Oral Presentation First Malaria World Congress 2018

Micro-epidemiology: Research designs for malaria elimination (#65)

Melanie Bannister-Tyrrell 1 , Wim Van Bortel 1
  1. Institute of Tropical Medicine, Antwerp, Belgium

As malaria control moves towards elimination, there is increasing recognition of the need to address the total human Plasmodium infection prevalence (the “parasite reservoir”), including asymptomatic and sub-patent infections as well as clinical cases. Broadly, there are two approaches to reducing the parasite reservoir that are additional to standard control interventions; mass drug administrations, and targeted approaches. Mass drug administrations (MDA), in which entire populations in malaria-endemic areas are given standard treatments once or in successive rounds, has had mixed success; MDA has mostly been applied to P. falciparum malaria, mostly tested relatively short-term outcomes, and requires substantial resources and intensive community participation strategies to be effective.
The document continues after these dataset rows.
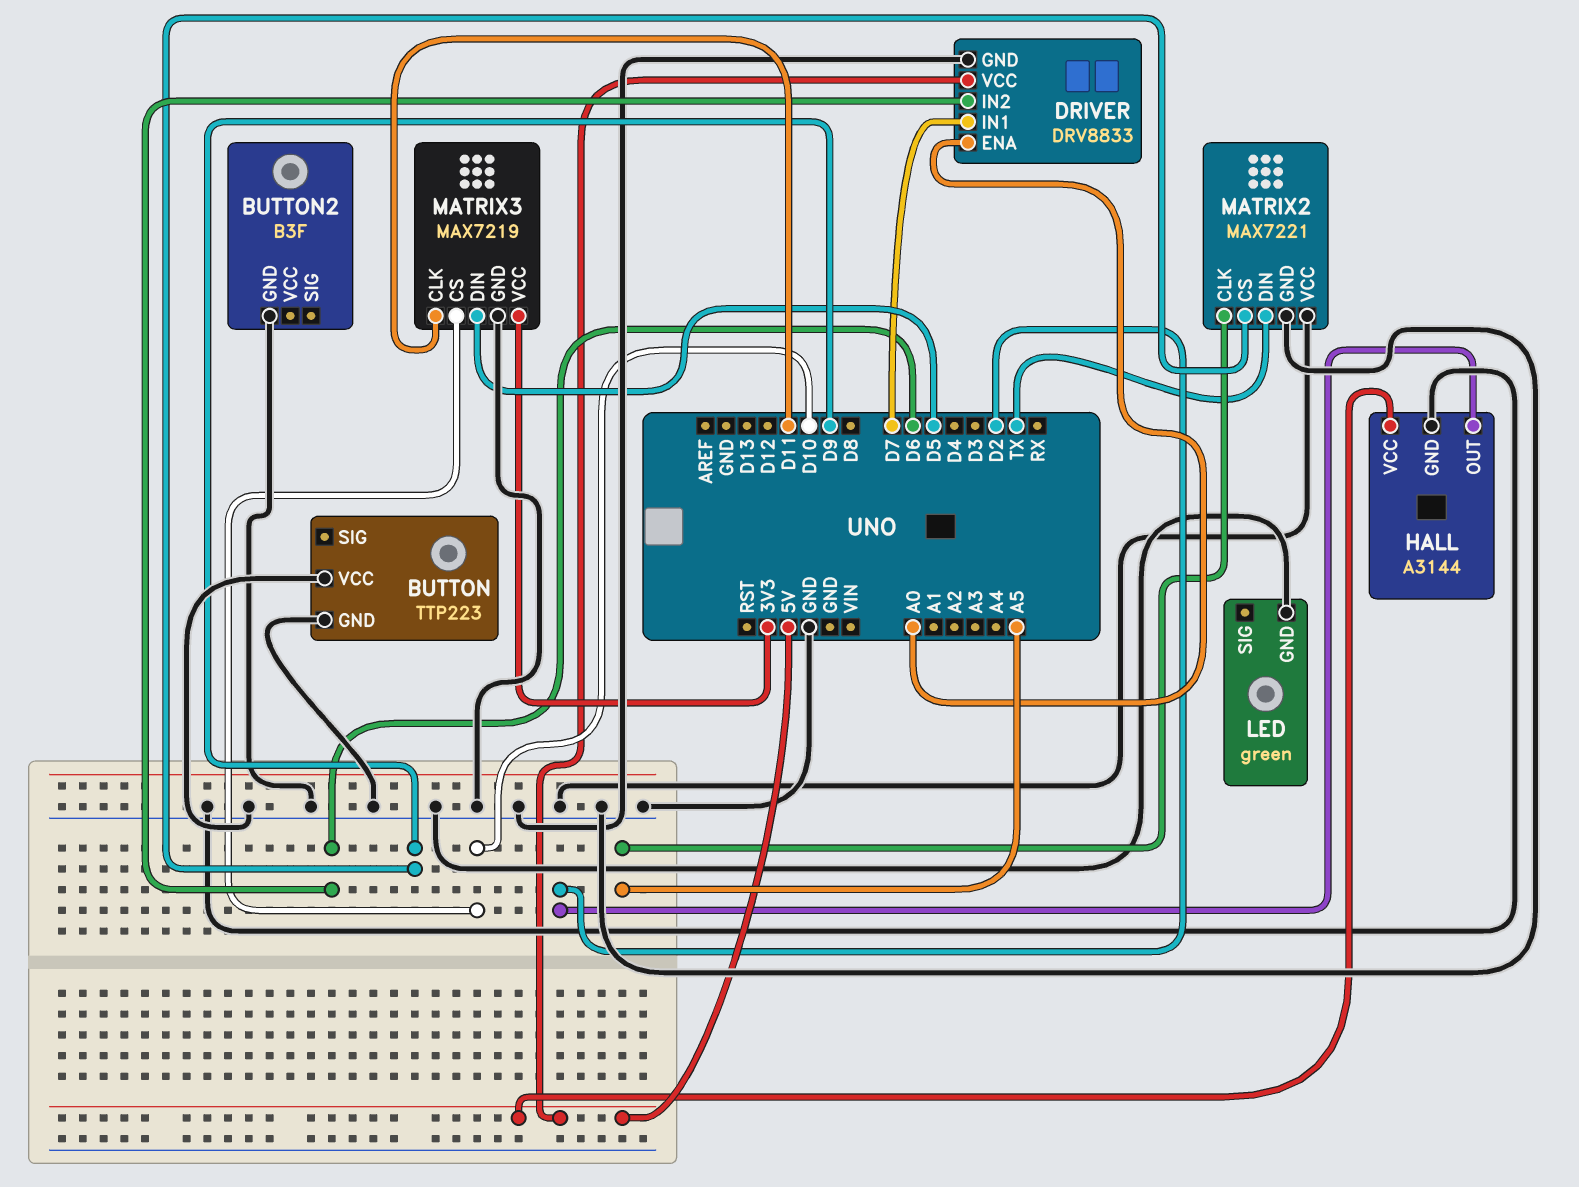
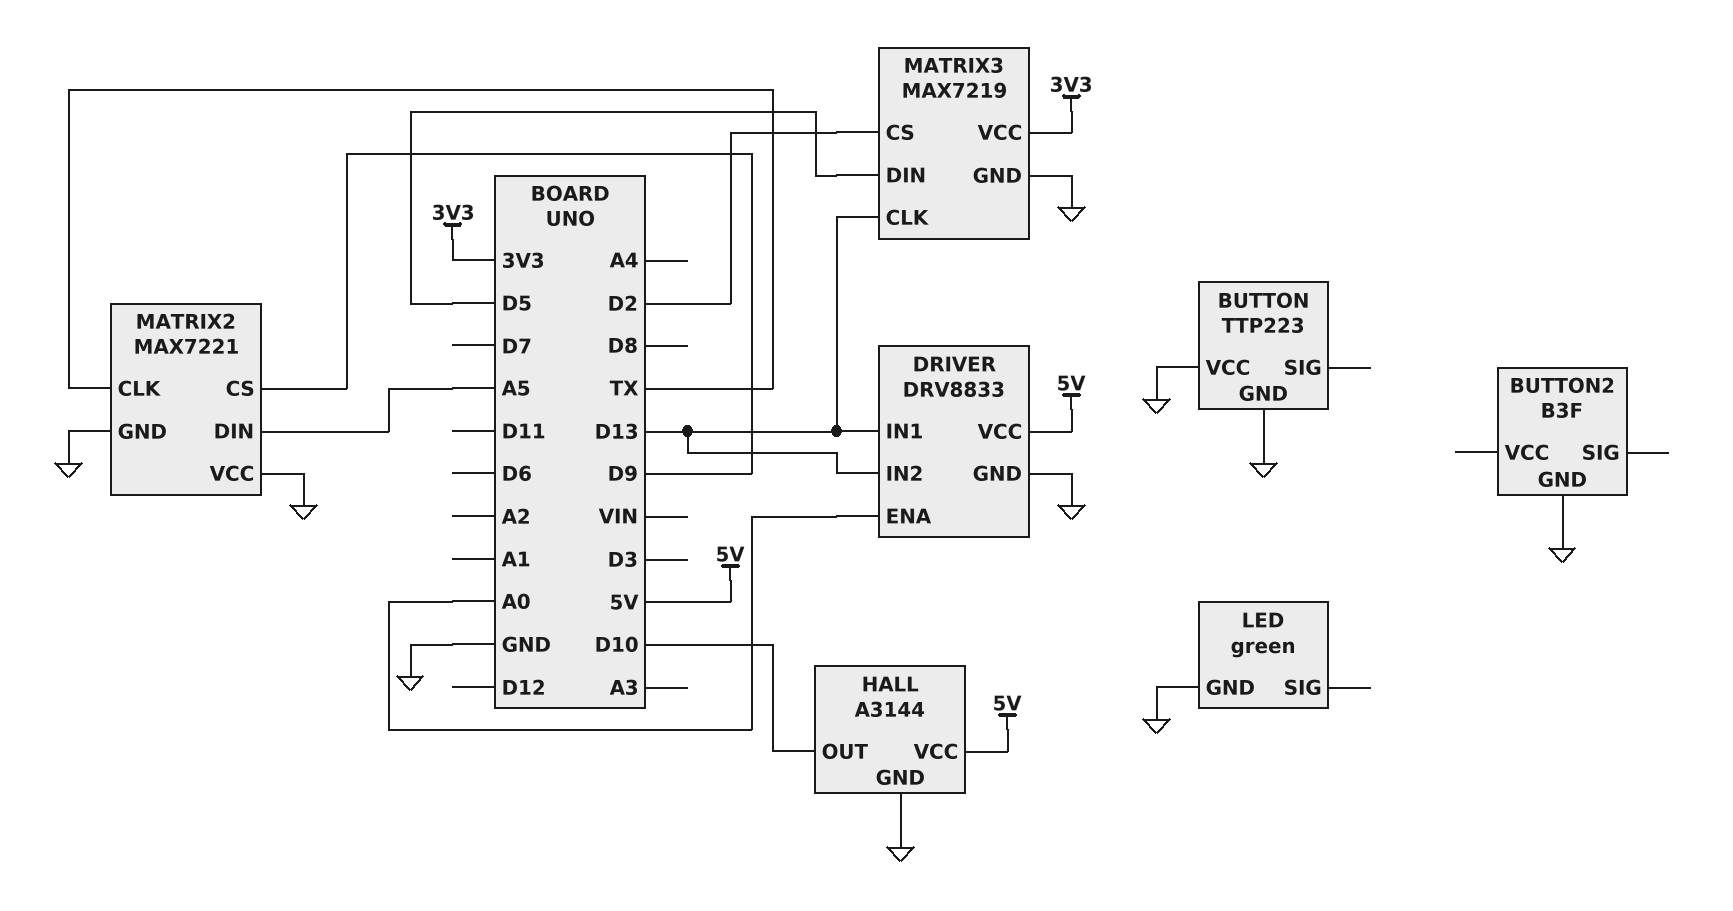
DRIVER pin IN1: D7 -> D13
DRIVER pin IN2: D6 -> D13
HALL pin OUT: D2 -> D10
MATRIX2 pin CLK: A5 -> TX
MATRIX2 pin DIN: TX -> A5
MATRIX3 pin CLK: D11 -> D13
MATRIX3 pin CS: D10 -> D2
Alternatively, a range of targeted approaches aim to restrict screening and/or treatment to the population(s) most likely to be infected. Reactive screening and treatment is perhaps the most common targeted approach, but this strategy has also had mixed effectiveness in reducing the parasite reservoir and depends highly on the underlying transmission characteristics. Partly in light of the limitations of approaches such as MDA and reactive household-based screening and treatment, but also to better understand the epidemiology of Plasmodium infection in a malaria elimination era, there have been numerous calls to identify and characterize the parasite reservoir in different settings, to inform the development of appropriate malaria elimination strategies. Through case studies in low-transmission forest malaria settings in Vietnam and Cambodia, we have developed mixed-methods, multi-level research approaches integrating spatial epidemiology, immuno-epidemiology and ethnography for investigating the micro-epidemiology of malaria. Structured micro-epidemiological approaches can lead to improved insights into the causes of fine-scale heterogeneity in malaria transmission, which can be used to guide targeting of vector control, identify pockets of residual transmission and target persistent malaria hotspots in order to achieve malaria elimination.